Après les airbags, Stellantis est de nouveau confronté à des équipements défectueux. Le groupe franco-italien fait face à un défi de fiabilité avec sa nouvelle boîte de vitesses e-DCS6 installée sur des modèles hybrides 48 V, tels que la Peugeot 3008, l’Opel Grandland ou la Citroën C5 Aircross. Plusieurs propriétaires de modèles Stellantis ont rapporté des dysfonctionnements majeurs nécessitant le remplacement complet de la transmission, parfois à des kilométrages de seulement 135 km, rapporte l'Automobile Magazine le 12 octobre. Bien que ces interventions soient prises en charge sous garantie, elles provoquent une perte de confiance chez les clients.
La boîte e-DCS6, développée en partenariat avec Punch Powertrain, est un modèle complexe qui intègre un moteur électrique. Contrairement à ce que l’on pourrait penser, il ne s’agit pas d’une boîte à double embrayage classique comme celles utilisées par le groupe Volkswagen. Elle comporte trois embrayages qui ne permettent pas de présélectionner un rapport à l’avance, augmentant ainsi la complexité. Dès son lancement, des réserves avaient été émises quant à son agrément de conduite et sa fiabilité par rapport aux standards du marché.
Lancement d'une campagne de rappel
Certains des premiers utilisateurs ont signalé des problèmes allant au-delà du simple remplacement de la transmission. Dans plusieurs cas, après avoir remplacé la boîte, d’autres pannes ou défaillances ont nécessité de nouvelles immobilisations des véhicules, sans solution immédiate proposée par le constructeur. Deux propriétaires de l'actuel Peugeot 3008 et un possesseur d'Opel Grandland ont indiqué à l'Automobile Magazine avoir dû subir une nouvelle immobilisation peu de temps après le remplacement de la boîte de vitesse, sans solution apportée depuis. En réponse à ces problèmes, Stellantis a lancé une campagne de rappel pour reprogrammer les calculateurs de boîte e-DCS6, visant à corriger certains défauts de fonctionnement.

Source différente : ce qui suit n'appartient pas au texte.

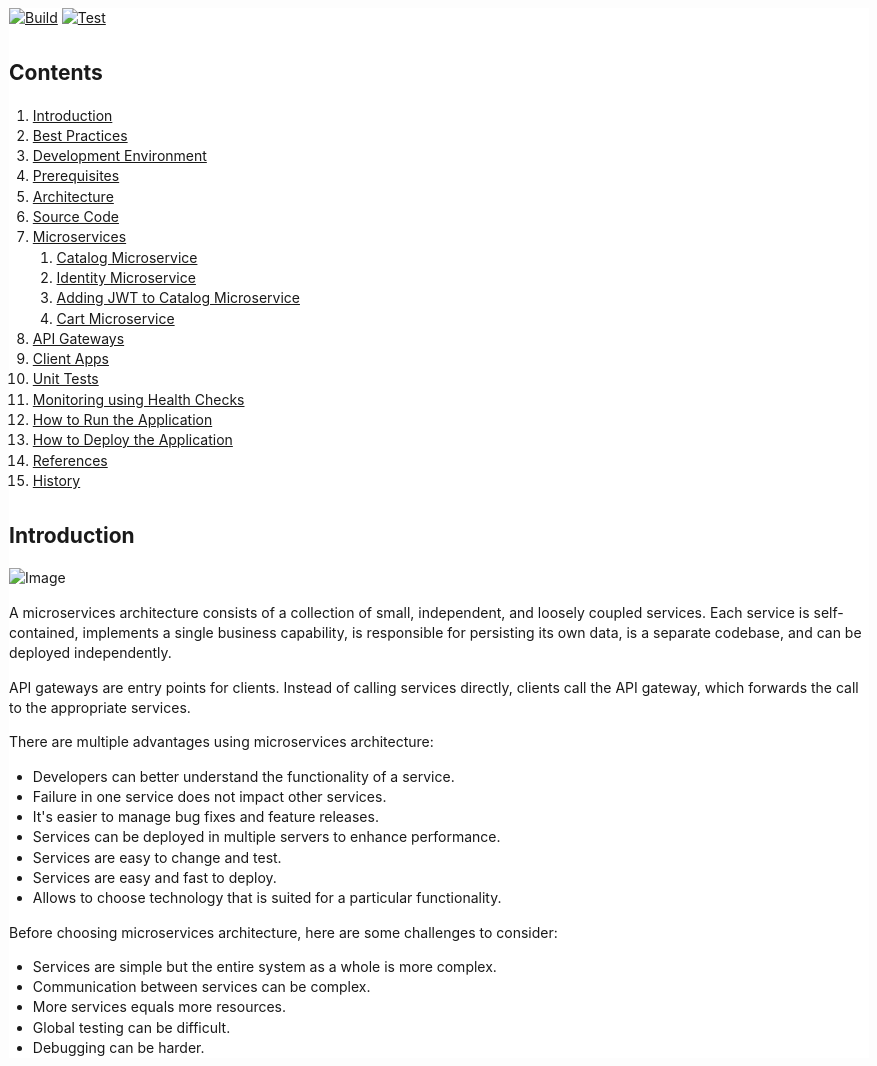[![Build](https://github.com/aelassas/microservices/actions/workflows/build.yml/badge.svg)](https://github.com/aelassas/microservices/actions/workflows/build.yml) [![Test](https://github.com/aelassas/microservices/actions/workflows/test.yml/badge.svg)](https://github.com/aelassas/microservices/actions/workflows/test.yml)

## Contents

1.  [Introduction](#introduction)
2.  [Best Practices](#best-practises)
3.  [Development Environment](#dev-env)
4.  [Prerequisites](#prerequisites)
5.  [Architecture](#architecture)
6.  [Source Code](#src)
7.  [Microservices](#microservices)
    1.  [Catalog Microservice](#catalog-microservice)
    2.  [Identity Microservice](#identity-microservice)
    3.  [Adding JWT to Catalog Microservice](#catalog-microservice-jwt)
    4.  [Cart Microservice](#cart-microservice)
8.  [API Gateways](#gateways)
9.  [Client Apps](#apps)
10.  [Unit Tests](#unit-test)
11.  [Monitoring using Health Checks](#health-checks)
12.  [How to Run the Application](#run-app)
13.  [How to Deploy the Application](#deploy-app)
14.  [References](#references)
15.  [History](#history)

## <a id="introduction" name="introduction">Introduction</a>

![Image](https://github.com/aelassas/microservices/blob/main/img/microservices-logical.png?raw=true)

A microservices architecture consists of a collection of small, independent, and loosely coupled services. Each service is self-contained, implements a single business capability, is responsible for persisting its own data, is a separate codebase, and can be deployed independently.

API gateways are entry points for clients. Instead of calling services directly, clients call the API gateway, which forwards the call to the appropriate services.

There are multiple advantages using microservices architecture:

*   Developers can better understand the functionality of a service.
*   Failure in one service does not impact other services.
*   It's easier to manage bug fixes and feature releases.
*   Services can be deployed in multiple servers to enhance performance.
*   Services are easy to change and test.
*   Services are easy and fast to deploy.
*   Allows to choose technology that is suited for a particular functionality.

Before choosing microservices architecture, here are some challenges to consider:

*   Services are simple but the entire system as a whole is more complex.
*   Communication between services can be complex.
*   More services equals more resources.
*   Global testing can be difficult.
*   Debugging can be harder.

L'année 2024 aura été compliquée pour Stellantis. Des livraisons en berne sur le marché américain, une valse de cadres dirigeants qui ne semble jamais s’arrêter, et surtout un rappel de véhicules massifs chez Citroën et DS... les nuages s'accumulent pour le groupe franco-italien. Plus de 250 000 automobilistes français, propriétaires d’une Citroën C3 ou DS3, sont équipés du modèle d’airbags défectueux de la marque japonaise Takata qui, en se déclenchant, projettent des éclats de métal en direction du conducteur et du passager avant. En outre, sous l’effet de la chaleur et de l’humidité, le gaz contenu dans ces airbags peut provoquer des explosions. Le PDG de Stellantis, Carlos Tavares, qui prendra sa retraite en 2026, a récemment estimé que plus de 200 000 voitures seront rééquipées d'ici à la fin de ce mois d’octobre.